世の中で一番重要な戦いは、自分の不安との戦いです(鴻上尚史)

「孤独と不安のレッスン」(大和書房 150p)より

「世の中で一番重要な戦いは、自分の不安との戦いです。ほとんどの場合、人は相手にではなく、自分の不安に負けるのです。失敗したらどうしよう、自分はもうだめだ、うまくやらないと笑われる・・・」

鴻上さんは、孤独といっても「ニセモノの孤独」ではなく「本当の孤独)を知り、向き合い、そして成長して大人になるアドバイスをしている。現代人は手元に通信機器でもあれば、それをすぐに手にして誰かにメールする癖ができてしまい、自分と向き合う習慣が減っている。自分の不安をごまかさないで、自分ときちんと向き合う。学生には一人暮らしを勧める。だが、部屋に一人になってもスマホがあったり、パソコンがあったりして、そこは孤独の部屋ではなく、どこかの他人とわいわいしている空間だ。引きこもりを成立させる大きな要因にもなっている。むしろたくさんの人を呼び込んでいるかもしれない。なぜ、自分の不安と戦わないといけないのか。自分を成長させるためである。どんな時代が来てもそれに耐える自分をつくるためである。「何が強いといって一人であることほど強いものはない」(吉本隆明)。中でもいずれ自分は一人で死ぬと言う確実なことがあって、不安は消えることはない。私は歳を取れば、不安は減ると思っていた時期がある。しかし、結婚して、二人の子供をもうけ、教育ローンと住宅ローンを借りて返済が終わったのが65歳。なんだかサラリーマン生活はローン返済で終わったような虚しい気持ちになる。借金の不安は消えたのに、今後、子供たちの世代や孫の世代、生きるのに暮らしの基盤は大丈夫か?と心配になる。私の周囲にも、自宅から出ない40代の男女がいるが、健康保険や介護保険は親が負担し続けている、どのくらい残せばいいのか、未来は考えたくない気分になっているみたいだ。現実のリアルを見ないと、前に進めないはずだ。以前、人間は行方不明になる時間が必要だと書いたことがある。人間が成長するのは、一人になったとき何をして何を考えるか。それを繰り返すことで成熟し、自分の不安と戦える素地ができる。
+ + + + +
__課題__
本文のうち「鴻上さんは、孤独といっても「」を含む箇所から「の不安と戦える素地ができる。」までを、「パソコン」を「タブレット」に置き換えて書き換えてください。 答えには本文だけを使うこと。

__データ抜粋__
+ + + + +
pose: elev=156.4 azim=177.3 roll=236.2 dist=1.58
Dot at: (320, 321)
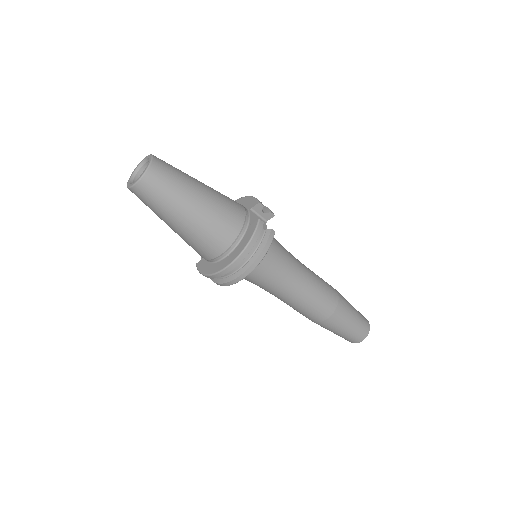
+ + + + +
__正しい出力__
鴻上さんは、孤独といっても「ニセモノの孤独」ではなく「本当の孤独)を知り、向き合い、そして成長して大人になるアドバイスをしている。現代人は手元に通信機器でもあれば、それをすぐに手にして誰かにメールする癖ができてしまい、自分と向き合う習慣が減っている。自分の不安をごまかさないで、自分ときちんと向き合う。学生には一人暮らしを勧める。だが、部屋に一人になってもスマホがあったり、タブレットがあったりして、そこは孤独の部屋ではなく、どこかの他人とわいわいしている空間だ。引きこもりを成立させる大きな要因にもなっている。むしろたくさんの人を呼び込んでいるかもしれない。なぜ、自分の不安と戦わないといけないのか。自分を成長させるためである。どんな時代が来てもそれに耐える自分をつくるためである。「何が強いといって一人であることほど強いものはない」(吉本隆明)。中でもいずれ自分は一人で死ぬと言う確実なことがあって、不安は消えることはない。私は歳を取れば、不安は減ると思っていた時期がある。しかし、結婚して、二人の子供をもうけ、教育ローンと住宅ローンを借りて返済が終わったのが65歳。なんだかサラリーマン生活はローン返済で終わったような虚しい気持ちになる。借金の不安は消えたのに、今後、子供たちの世代や孫の世代、生きるのに暮らしの基盤は大丈夫か?と心配になる。私の周囲にも、自宅から出ない40代の男女がいるが、健康保険や介護保険は親が負担し続けている、どのくらい残せばいいのか、未来は考えたくない気分になっているみたいだ。現実のリアルを見ないと、前に進めないはずだ。以前、人間は行方不明になる時間が必要だと書いたことがある。人間が成長するのは、一人になったとき何をして何を考えるか。それを繰り返すことで成熟し、自分の不安と戦える素地ができる。